Ketua Umum Pengurus Besar Nahdlatul Ulama (PBNU), Yahya Cholil Staquf, yang akrab disapa Gus Yahya, menyuarakan penentangan yang tegas terhadap serangan yang dilakukan oleh Amerika Serikat (AS) dan Israel terhadap Iran. Tindakan ini, menurutnya, telah memicu ketegangan yang semakin meningkat di kawasan Timur Tengah, menciptakan suasana yang tidak stabil dan rawan konflik.
Gus Yahya menegaskan bahwa tindakan serangan oleh AS dan Israel terhadap Iran merupakan suatu bentuk kekerasan yang sangat brutal, yang kembali merusak tatanan internasional yang telah dibangun. Ia juga mengingatkan bahwa situasi ini berpotensi memicu konflik global yang tidak terkendali dan membuka peluang bagi bangkitnya radikalisasi serta ekstremisme di berbagai belahan dunia.
Dalam kesempatan itu, Gus Yahya menyampaikan rasa duka dan belasungkawa yang mendalam atas wafatnya Imam Ali Khamenei akibat serangan tersebut. Ia mengajak umat Islam serta masyarakat global untuk bersatu dalam doa, berharap agar bangsa Iran diberikan ketabahan dan kekuatan untuk melewati masa sulit ini dengan penuh keberanian.
Meskipun demikian, ia juga mengungkapkan penyesalannya terhadap tindakan Iran yang melakukan serangan ke berbagai negara tanpa alasan yang jelas. Menurutnya, tindakan tersebut hanya akan memperburuk situasi dan semakin memperumit upaya untuk mencapai resolusi damai.
Gus Yahya menyatakan, “Kita semua memahami bahwa kemarahan yang dirasakan Iran menyasar lokasi-lokasi yang diduga menjadi markas tentara AS. Namun, serangan semacam itu justru akan semakin memperburuk kondisi yang ada.”
PBNU, di bawah kepemimpinan Gus Yahya, menyerukan kepada komunitas internasional untuk bersatu dalam menegakkan kembali konsensus tatanan dunia, dengan Perserikatan Bangsa-Bangsa (PBB) berperan sebagai struktur yang efektif dalam menjaga perdamaian dan stabilitas internasional.

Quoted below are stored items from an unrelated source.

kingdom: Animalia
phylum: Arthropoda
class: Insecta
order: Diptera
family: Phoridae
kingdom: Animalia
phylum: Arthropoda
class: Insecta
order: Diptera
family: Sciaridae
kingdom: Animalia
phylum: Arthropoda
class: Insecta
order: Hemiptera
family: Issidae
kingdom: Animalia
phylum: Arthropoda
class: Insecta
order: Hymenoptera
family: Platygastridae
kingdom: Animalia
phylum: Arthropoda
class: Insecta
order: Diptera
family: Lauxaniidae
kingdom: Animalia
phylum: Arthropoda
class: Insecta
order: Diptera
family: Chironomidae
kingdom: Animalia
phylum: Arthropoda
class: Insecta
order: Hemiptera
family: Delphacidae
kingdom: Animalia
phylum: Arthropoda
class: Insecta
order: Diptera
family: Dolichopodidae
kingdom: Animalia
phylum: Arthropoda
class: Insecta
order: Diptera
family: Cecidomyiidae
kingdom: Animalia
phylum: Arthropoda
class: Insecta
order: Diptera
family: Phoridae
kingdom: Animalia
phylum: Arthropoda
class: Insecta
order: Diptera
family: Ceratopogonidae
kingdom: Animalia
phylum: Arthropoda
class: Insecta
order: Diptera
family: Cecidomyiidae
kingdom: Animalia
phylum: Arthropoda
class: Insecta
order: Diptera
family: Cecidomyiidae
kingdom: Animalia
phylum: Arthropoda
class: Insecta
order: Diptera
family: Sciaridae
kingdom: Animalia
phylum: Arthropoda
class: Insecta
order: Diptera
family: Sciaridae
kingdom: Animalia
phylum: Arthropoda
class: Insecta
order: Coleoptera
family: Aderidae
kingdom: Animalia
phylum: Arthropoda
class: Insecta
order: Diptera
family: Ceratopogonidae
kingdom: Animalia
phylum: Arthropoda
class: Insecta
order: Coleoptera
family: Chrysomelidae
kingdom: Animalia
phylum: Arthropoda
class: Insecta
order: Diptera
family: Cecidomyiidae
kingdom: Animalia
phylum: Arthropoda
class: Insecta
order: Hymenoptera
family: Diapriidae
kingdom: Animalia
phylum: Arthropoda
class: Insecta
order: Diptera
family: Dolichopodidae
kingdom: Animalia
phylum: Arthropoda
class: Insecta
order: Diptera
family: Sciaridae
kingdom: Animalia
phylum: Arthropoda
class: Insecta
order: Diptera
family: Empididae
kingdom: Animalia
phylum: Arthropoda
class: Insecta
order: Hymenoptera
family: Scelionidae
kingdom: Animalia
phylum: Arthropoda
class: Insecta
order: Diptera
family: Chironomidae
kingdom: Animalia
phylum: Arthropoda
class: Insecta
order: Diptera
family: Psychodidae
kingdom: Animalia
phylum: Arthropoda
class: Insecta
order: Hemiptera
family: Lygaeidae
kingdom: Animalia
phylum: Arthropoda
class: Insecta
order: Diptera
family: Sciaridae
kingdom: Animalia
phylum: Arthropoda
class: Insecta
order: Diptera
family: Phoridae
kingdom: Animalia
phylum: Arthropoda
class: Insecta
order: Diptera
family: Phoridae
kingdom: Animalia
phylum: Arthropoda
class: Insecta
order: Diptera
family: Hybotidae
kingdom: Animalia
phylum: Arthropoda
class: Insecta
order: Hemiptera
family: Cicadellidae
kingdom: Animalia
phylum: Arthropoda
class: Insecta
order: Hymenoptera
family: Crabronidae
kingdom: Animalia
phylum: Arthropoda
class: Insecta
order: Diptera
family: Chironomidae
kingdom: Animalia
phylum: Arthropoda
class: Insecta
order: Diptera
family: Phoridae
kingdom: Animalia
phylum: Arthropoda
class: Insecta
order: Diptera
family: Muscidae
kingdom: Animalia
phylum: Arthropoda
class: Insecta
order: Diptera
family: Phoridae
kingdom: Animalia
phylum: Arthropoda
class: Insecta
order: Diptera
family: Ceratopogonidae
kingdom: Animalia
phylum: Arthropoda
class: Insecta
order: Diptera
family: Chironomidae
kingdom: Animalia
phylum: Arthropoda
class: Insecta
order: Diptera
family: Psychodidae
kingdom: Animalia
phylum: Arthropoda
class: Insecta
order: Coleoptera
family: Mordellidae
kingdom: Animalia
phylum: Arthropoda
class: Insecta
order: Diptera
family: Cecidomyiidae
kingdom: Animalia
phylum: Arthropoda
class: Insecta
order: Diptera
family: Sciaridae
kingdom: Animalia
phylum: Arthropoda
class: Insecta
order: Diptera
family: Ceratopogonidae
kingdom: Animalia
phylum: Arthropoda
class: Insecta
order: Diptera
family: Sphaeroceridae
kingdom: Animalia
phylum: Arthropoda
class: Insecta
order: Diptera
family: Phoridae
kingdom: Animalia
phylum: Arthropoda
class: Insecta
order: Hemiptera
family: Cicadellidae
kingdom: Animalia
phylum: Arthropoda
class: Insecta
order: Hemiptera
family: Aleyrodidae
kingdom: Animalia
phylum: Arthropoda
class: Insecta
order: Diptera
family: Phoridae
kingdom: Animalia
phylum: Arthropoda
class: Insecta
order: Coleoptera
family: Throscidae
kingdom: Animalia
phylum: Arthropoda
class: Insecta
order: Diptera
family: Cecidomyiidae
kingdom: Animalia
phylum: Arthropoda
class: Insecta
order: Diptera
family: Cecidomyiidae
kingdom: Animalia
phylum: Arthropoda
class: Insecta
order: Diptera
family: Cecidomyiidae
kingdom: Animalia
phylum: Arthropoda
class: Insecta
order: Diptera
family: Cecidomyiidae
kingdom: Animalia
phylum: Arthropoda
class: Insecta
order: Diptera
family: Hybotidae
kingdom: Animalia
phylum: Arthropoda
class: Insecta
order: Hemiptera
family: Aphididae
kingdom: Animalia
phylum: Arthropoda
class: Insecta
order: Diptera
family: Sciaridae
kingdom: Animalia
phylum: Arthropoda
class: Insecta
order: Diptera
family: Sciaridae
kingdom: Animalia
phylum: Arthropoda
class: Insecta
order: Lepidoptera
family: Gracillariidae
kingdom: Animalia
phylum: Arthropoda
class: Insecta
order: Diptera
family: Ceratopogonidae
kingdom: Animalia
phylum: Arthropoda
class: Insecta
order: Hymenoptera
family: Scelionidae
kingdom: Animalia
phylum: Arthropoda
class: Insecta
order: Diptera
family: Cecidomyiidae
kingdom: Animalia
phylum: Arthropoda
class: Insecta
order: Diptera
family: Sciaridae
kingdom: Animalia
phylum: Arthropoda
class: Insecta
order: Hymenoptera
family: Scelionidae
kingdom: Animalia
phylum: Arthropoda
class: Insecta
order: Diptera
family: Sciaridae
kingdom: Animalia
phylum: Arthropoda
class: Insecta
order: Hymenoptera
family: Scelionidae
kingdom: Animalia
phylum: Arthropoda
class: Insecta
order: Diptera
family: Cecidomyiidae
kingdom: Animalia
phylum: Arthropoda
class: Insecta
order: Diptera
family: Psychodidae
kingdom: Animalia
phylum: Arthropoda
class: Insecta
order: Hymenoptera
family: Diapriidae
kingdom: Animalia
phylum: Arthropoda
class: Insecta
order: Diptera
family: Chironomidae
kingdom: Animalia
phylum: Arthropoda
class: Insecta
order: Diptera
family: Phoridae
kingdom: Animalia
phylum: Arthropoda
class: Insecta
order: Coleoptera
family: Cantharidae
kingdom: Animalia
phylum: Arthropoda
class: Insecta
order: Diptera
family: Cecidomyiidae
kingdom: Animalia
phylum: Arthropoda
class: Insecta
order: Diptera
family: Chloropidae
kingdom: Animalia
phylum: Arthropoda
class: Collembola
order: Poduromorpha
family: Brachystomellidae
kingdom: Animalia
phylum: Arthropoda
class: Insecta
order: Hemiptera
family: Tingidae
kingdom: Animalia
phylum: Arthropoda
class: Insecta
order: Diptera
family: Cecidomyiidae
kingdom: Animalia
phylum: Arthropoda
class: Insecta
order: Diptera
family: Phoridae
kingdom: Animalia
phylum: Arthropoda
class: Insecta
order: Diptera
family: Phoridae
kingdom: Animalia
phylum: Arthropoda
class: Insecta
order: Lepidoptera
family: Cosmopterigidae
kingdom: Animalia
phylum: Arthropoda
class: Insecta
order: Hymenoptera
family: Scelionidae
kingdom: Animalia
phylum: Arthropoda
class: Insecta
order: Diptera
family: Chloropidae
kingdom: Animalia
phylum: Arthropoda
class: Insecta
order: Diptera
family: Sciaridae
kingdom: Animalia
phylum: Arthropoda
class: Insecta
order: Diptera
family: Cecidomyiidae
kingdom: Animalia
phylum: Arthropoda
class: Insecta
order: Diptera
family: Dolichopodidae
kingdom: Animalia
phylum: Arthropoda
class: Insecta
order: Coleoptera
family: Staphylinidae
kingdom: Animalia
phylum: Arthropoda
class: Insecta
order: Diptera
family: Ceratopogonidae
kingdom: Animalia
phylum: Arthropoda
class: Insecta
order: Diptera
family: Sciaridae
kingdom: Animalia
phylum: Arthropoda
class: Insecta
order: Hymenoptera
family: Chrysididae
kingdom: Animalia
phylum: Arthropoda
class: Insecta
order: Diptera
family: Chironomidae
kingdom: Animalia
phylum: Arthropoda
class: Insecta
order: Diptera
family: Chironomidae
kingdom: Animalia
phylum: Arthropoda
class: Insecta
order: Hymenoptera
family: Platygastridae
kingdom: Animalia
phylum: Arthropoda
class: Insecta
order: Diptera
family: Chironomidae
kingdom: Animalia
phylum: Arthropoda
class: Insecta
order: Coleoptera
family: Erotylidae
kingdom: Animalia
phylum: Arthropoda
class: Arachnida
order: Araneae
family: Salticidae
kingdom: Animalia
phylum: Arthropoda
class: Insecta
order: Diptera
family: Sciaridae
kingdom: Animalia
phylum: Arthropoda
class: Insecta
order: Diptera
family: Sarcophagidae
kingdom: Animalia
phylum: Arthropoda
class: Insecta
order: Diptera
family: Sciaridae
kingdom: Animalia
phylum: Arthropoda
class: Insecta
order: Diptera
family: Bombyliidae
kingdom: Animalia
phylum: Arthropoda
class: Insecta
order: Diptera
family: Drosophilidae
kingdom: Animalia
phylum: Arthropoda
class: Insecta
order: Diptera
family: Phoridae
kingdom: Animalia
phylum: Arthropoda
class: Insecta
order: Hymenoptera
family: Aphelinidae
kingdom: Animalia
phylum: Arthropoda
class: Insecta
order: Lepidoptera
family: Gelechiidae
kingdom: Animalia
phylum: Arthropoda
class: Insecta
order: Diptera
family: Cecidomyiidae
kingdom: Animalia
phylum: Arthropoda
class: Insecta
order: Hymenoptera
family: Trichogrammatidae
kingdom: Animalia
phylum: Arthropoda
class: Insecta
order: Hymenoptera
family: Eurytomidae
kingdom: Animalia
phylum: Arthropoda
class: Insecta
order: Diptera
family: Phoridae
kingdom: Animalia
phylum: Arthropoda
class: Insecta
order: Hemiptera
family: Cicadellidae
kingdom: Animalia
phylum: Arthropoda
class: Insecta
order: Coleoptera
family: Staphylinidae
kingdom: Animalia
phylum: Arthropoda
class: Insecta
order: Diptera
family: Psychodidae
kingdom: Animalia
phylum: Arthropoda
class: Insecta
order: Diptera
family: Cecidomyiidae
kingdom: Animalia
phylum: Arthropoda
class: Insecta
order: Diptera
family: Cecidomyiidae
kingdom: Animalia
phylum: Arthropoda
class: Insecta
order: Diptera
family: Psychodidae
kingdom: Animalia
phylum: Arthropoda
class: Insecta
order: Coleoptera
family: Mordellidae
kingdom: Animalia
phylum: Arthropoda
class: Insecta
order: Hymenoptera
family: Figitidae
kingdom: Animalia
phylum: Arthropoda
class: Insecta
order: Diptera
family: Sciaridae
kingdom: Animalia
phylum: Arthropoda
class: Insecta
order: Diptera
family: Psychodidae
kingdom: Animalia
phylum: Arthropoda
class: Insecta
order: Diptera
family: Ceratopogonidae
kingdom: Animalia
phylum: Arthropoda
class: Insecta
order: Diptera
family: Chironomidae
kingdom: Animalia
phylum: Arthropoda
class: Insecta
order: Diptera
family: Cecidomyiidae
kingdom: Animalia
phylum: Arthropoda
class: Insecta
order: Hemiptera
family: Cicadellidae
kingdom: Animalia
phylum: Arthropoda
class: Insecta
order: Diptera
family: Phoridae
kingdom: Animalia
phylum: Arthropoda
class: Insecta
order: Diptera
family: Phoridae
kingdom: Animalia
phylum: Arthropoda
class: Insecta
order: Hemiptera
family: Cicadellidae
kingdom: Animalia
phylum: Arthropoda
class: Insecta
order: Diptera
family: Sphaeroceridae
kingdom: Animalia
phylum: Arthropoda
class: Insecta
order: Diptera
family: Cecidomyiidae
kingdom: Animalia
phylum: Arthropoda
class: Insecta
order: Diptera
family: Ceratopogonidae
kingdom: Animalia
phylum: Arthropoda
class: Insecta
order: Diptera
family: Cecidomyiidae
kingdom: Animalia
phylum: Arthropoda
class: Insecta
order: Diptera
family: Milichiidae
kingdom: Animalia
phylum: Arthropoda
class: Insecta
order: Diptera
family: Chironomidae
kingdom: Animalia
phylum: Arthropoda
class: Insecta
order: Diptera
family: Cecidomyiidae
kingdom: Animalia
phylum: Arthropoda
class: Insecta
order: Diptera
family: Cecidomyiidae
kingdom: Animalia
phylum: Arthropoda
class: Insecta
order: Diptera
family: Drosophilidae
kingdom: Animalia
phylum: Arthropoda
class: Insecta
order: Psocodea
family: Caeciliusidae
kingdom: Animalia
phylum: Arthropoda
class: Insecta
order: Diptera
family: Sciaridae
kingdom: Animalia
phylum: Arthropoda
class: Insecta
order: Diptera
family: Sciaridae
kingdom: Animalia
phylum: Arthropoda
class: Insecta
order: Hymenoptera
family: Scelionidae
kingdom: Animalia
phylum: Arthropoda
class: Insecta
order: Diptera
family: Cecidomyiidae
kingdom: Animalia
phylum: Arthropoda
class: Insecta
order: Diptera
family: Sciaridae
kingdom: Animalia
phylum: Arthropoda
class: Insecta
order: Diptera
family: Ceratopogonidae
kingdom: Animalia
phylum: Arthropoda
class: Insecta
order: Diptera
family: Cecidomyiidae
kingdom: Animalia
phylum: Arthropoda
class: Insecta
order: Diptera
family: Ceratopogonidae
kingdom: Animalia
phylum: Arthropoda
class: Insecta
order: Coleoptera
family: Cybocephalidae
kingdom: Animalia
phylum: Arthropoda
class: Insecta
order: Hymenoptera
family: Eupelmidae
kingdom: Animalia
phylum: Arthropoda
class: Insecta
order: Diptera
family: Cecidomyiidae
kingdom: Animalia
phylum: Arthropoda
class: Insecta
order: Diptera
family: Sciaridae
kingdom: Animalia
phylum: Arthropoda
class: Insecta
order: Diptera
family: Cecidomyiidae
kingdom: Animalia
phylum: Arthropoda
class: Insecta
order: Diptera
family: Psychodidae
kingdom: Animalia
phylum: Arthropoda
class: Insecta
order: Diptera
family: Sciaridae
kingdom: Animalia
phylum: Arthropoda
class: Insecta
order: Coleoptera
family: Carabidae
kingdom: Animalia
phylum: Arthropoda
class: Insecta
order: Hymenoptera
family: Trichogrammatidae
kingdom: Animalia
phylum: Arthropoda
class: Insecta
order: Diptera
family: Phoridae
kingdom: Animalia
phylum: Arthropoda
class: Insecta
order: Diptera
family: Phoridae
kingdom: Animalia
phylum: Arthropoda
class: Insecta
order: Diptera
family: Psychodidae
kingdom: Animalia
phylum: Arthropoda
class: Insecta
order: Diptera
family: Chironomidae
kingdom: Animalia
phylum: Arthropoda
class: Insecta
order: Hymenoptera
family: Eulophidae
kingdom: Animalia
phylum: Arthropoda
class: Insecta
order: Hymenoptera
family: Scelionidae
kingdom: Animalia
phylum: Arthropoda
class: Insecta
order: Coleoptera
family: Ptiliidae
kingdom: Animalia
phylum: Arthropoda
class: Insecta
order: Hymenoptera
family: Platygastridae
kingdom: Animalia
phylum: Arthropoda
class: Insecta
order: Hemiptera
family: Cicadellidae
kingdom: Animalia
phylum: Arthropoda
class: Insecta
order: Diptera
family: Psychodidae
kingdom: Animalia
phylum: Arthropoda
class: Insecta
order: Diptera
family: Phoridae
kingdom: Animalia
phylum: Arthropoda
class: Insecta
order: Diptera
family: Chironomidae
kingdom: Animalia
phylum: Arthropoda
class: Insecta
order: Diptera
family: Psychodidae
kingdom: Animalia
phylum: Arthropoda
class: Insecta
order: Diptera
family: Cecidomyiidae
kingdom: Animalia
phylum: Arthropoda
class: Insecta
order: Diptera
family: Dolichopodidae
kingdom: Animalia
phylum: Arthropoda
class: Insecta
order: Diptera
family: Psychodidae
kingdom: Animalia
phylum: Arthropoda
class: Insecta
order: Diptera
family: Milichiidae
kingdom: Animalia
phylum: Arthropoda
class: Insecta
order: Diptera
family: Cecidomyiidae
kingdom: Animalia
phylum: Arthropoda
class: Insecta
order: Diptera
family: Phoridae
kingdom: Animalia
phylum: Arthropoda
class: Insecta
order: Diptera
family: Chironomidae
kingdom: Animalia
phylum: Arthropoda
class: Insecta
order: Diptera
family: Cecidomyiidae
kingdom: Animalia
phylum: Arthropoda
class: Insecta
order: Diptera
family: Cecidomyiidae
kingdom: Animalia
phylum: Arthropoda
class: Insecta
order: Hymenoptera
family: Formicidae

Tak hanya itu, ia juga mendesak Pemerintah Indonesia untuk berperan aktif dalam mendorong deeskalasi konflik, menuju resolusi yang damai dan beradab. “Ini adalah amanat konstitusi kita,” ujarnya dengan tegas.
Gus Yahya berharap agar pemerintah Indonesia memanfaatkan posisinya dalam percaturan internasional untuk mendesak AS, Israel, dan pihak-pihak lain yang terlibat agar segera menghentikan tindakan kekerasan dan memilih jalur diplomasi yang lebih damai.